Higuain sur un nuage
Maurizio Sarri n’a pas hésité à dire qu’il était le meilleur attaquant du monde. Le coach napolitain s’est peut-être légèrement enflammé mais il est vrai que Gonzalo Higuain a pris une nouvelle dimension ces derniers mois. A Naples depuis désormais près de deux ans et demi, l’ancien madrilène régale cette saison. En témoigne ses statistiques impressionnantes de 16 buts inscrits en 17 matches disputés en Serie A. Quasiment autant que lors de l’exercice précédent (18 réalisations). A 28 ans, le natif de Brest est sans doute en train de vivre l’une de ses saisons les plus abouties. Sa nouvelle stature pourrait conduire le Napoli droit vers le titre.
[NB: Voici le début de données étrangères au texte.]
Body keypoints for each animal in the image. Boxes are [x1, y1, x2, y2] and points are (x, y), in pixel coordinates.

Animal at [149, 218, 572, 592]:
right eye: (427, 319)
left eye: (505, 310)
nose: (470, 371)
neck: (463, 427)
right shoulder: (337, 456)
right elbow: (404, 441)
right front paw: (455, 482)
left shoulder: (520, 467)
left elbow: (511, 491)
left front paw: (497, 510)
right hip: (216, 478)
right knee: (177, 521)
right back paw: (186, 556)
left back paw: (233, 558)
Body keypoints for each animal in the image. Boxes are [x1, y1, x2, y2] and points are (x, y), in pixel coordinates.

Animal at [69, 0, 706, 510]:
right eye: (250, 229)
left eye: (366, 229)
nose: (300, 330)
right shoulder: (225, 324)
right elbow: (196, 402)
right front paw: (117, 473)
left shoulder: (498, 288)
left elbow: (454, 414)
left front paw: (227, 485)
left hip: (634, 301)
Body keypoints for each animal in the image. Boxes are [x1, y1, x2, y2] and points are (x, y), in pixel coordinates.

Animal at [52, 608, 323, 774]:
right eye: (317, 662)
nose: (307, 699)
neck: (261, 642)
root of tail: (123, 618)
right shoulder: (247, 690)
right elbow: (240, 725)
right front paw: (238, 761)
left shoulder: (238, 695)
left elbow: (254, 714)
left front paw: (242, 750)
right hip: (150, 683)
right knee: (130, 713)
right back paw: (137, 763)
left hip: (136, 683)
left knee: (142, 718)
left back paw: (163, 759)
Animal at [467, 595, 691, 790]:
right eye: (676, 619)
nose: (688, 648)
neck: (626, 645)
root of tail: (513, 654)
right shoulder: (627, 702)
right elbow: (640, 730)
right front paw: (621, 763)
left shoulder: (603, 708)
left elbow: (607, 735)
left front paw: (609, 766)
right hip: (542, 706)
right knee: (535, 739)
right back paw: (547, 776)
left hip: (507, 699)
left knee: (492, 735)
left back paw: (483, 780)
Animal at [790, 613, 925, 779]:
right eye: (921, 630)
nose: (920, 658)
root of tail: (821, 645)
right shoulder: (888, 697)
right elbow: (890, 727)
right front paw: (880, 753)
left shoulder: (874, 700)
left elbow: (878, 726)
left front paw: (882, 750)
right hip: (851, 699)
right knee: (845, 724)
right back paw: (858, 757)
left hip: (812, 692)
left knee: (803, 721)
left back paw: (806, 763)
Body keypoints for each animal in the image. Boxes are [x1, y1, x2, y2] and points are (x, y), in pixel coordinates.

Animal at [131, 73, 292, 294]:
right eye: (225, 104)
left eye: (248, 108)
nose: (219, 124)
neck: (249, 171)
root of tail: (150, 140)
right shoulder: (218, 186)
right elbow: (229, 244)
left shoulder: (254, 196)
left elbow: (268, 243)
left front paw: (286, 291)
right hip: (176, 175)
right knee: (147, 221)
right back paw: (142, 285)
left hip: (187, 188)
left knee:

Avant peut-être de partir vers d’autres horizons ?
Vers un flop Dzeko ?
Voilà plusieurs années que la Roma se cherchait un avant-centre de renom. Les Giallorossi pensaient l’avoir trouver en s’attachant les services d’Edin Dzeko cet été. Recruté 15 millions d’euros en provenance de Manchester City, le Bosnien était censé apporter ce petit plus qui fait défaut au club de la Louve depuis plusieurs années. Un joueur d’une autre envergure qui devait faire passer un cap à l’AS Roma. Mais avec ses trois petits buts marqués en 15 rencontres, force est de constater que son apport est quasiment nul. Pour preuve, Dzeko n’est que le cinquième buteur du club romain, derrière Pjanic, Gervinho, Salah et Florenzi. Un rendement décevant mais surtout insuffisant au vue des ambitions des Romains. S’ils veulent disputer les premiers rôles, nul doute qu’ils auront besoin du réveil de leur attaquant.